12 Atravessador é o termo utilizado para designar a pessoa que compra a fruta ou o grão nos projetos de irrigação

e revendem em outros lugares, desde Juazeiro (BA) que está a pouco mais de 50 quilômetros do Projeto Bebedouro, até grandes centros nordestinos como Recife (PE) e Salvador (BA).

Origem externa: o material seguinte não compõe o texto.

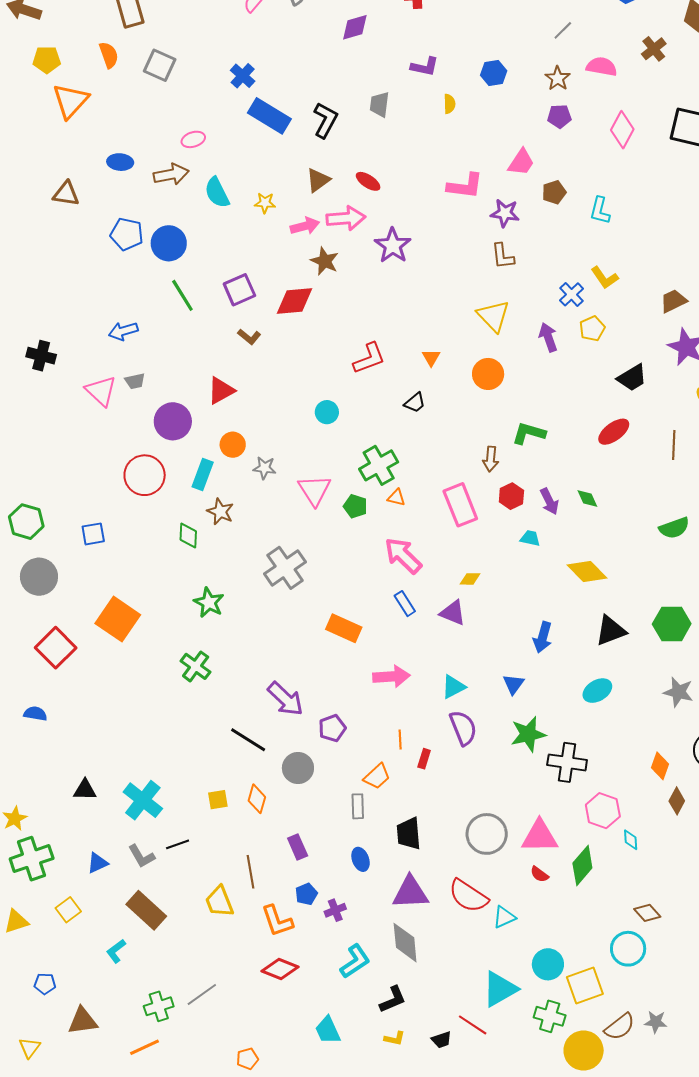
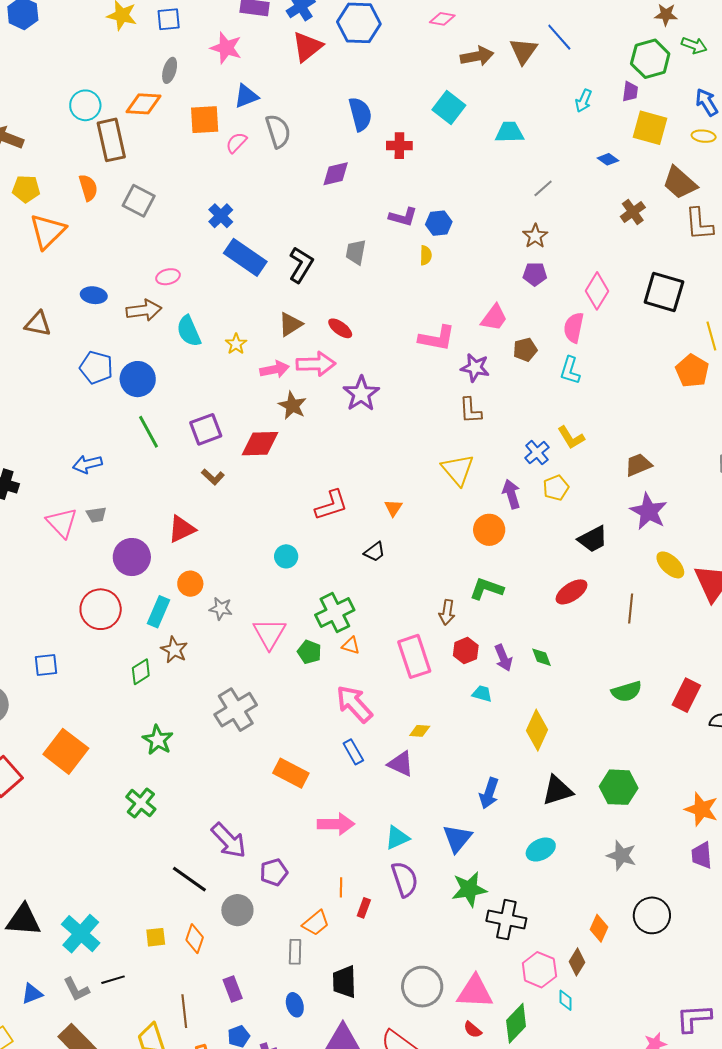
pink semicircle: (602, 67) -> (574, 328), moved, turned -92
blue hexagon: (494, 73) -> (439, 223), moved
yellow star: (265, 203) -> (236, 344), turned 30
orange circle: (488, 374) -> (489, 530), moved
green diamond: (188, 535) -> (141, 672), turned 52
yellow diamond: (587, 572) -> (537, 730), turned 66
blue triangle: (513, 684) -> (457, 838), size x1.4
black triangle: (85, 790) -> (23, 920), size x1.5
brown diamond: (677, 801) -> (577, 962), moved

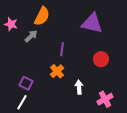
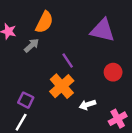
purple line: (62, 49) -> (68, 61), turned -40
orange cross: (57, 71) -> (62, 86), size x1.5
white arrow: (79, 87) -> (87, 105), turned -104

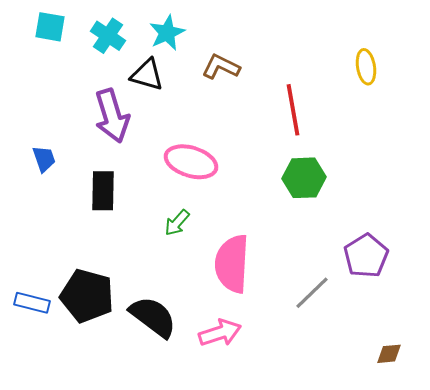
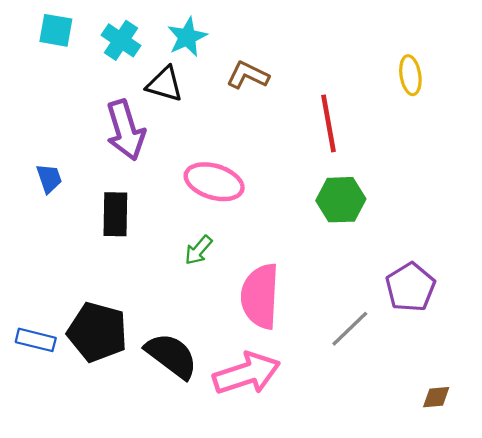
pink arrow: (220, 333) -> (247, 374), size x1.4

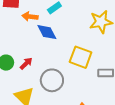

Por fim, Malinowski (1986, p. 46) afirma que é fundamental que se descubra qual o pensamento e atitudes esperadas [ou impostas] pelas instituições e pela comunidade estudada. E, a partir daí, é que se devem formular resultados. Como entrei no Projeto Bebedouro pelas “portas” da Embrapa, foi possível identificar o papel simbólico que esta instituição e, de forma secundária a CODEVASF [por não ter feito observações diretas nesta instituição], tem frente aos colonos e como isto se torna fundamental para se entender a teia latifundiária em Petrolina e seu entorno, porém, isto será discutido mais adiante neste trabalho.

Cabe ressaltar que nessa pesquisa, embora eu apresente os métodos de forma fragmentada, durante a realização do campo a minha preocupação em aliar esses dois métodos de pesquisa, etnografia e história oral, foi com o intuito de construir, de forma conjunta e dialogada, um método próprio para analisar a vida cotidiana dos colonos do Projeto Bebedouro. E esta forma de condução da pesquisa se constitui como uma outra metodologia, na qual não há uma hierarquização entre registros históricos, documentais, observação participante ou entrevistas. Todas essas fontes de dados são vistos de forma dialógica e negociada, para se construir resultados e contribuir para a construção da narrativa que é esta tese.

Assim, na próxima seção, darei início à apresentação, interpretação e análise dos resultados de acordo com essa proposta analítica que apresentei aqui. Meu intuito não é apresentar uma história linear e cronológica, como já ressaltei, mas para fins didáticos, organizo a minha tese de uma forma [mais ou menos] linear, porém, considero-a fragmentada. Assim, a estrutura analítica deste trabalho será construída na seguinte ordem: 1º) contextualizarei o cenário político, econômico e social no semiárido e os trabalhos realizados pela SUDENE e pela Food Agriculture Organization (FAO); 2º) as memórias dos colonos pioneiros sobre a constituição e desenvolvimento do Projeto Bebedouro; 3º) os relatos dos colonos sobre a Cooperativa Agrícola Mista do Projeto de Irrigação de Bebedouro (CAMPIB); 4º) a tentativa de implantação de um polo agroindustrial na região do Vale do São Francisco; e, 5º) análise do cotidiano dos colonos e a [re]configuração do Projeto Bebedouro.